Sé que tienes mucho poder en esta manada.
—Eres el hombre más poderoso de la manada.
—Eso es mentira; el Alfa principal es en realidad la persona más poderosa de la manada.
Fruncí el ceño.
—No estoy mintiendo.
Hice una pequeña investigación en el hotel donde me alojaba.
Interrogué a algunas personas que conocí allí, y todos te señalaron a ti.
Eres más rico que el Alfa principal, ¿no es así?
—Sí —asintió con la cabeza.
—Posees propiedades, tierras, sirvientes y negocios en la manada.
También tienes negocios en la ciudad.
—Sí.
—Entonces eso te convierte en el individuo más poderoso de la manada; todos piensan lo mismo en secreto.
Beta Benjamin hizo una cara que revelaba su incertidumbre.
—No estoy mintiendo; ¿deberíamos preguntarles a los sirvientes?
Podría entrevistarlos en tu presencia.
—Oh no, eso no es necesario —lo descartó con un gesto.
—Sé que eres la persona más poderosa de la manada; también eres el más amable y el hombre más guapo que he visto.
¿Cómo puede una sola persona poseer tales cualidades asombrosas?
Eres realmente increíble —lo elogié.
Reprimió una risa.
—Estás diciendo tonterías.
—No lo estoy.
Quiero que reorganicen mi habitación.
—Me levanté de la silla y me senté en la mesa, luego me incliné hacia él—.
No puedo dormir en una habitación tan fea; por favor, haz algo al respecto —le rogué tiernamente.
—No necesitas rogar ni pedir.
Haré una llamada y tu habitación será transformada.
—¿De verdad?
—Sonreí.
—Espera un segundo.
—Tomó su teléfono e hizo una llamada.
Cuando la llamada terminó, volvió su atención hacia mí.
—Estará listo en dos horas —dijo.
—¿En serio?
—Chillé de emoción.
—Sí.
—Aww —salté de la mesa, fui hacia él y lo abracé—.

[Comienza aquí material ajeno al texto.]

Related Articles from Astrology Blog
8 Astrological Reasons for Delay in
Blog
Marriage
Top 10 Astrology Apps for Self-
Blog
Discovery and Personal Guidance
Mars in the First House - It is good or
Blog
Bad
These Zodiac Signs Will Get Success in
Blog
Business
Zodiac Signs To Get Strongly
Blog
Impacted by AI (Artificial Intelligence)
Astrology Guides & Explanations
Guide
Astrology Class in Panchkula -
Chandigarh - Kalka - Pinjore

Eres el mejor hombre del mundo entero.
Apuesto a que tu hija y todos a tu alrededor te ven como un dios; ¡eres el segundo después de la diosa de la luna!
—lo elogié.
—Oh, no digas eso; me estás sobreestimando.
—Estoy muy feliz; no puedo creer que mi tía se casara con un hombre tan maravilloso.
Realmente tiene suerte.
—Me separé del abrazo pero no desenredé mis brazos de él; me mantuve cerca de él.

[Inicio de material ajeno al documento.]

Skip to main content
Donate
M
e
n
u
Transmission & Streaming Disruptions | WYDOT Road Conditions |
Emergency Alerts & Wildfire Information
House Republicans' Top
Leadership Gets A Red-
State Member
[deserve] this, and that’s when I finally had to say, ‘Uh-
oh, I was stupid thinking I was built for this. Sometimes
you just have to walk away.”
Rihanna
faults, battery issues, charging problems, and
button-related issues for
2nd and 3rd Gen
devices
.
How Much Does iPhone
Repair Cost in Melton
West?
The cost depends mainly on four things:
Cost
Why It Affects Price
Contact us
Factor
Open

—No, yo soy la persona afortunada, no tu tía.
—No, mi tía es la afortunada.
Ojalá fuera un poco mayor; habría…
—Pausé e hice una cara triste, dejando deliberadamente mis palabras incompletas.
Bloqueé miradas con él.
—¿Habrías hecho qué?
—preguntó, pareciendo curioso.
—No, nada, perdóname.
—Me alejé de él y me puse de pie—.
Te daré algo de espacio ahora; sé que estás ocupado.
—Me di la vuelta y comencé a salir de la oficina, pero antes de que pudiera salir, él me llamó de vuelta.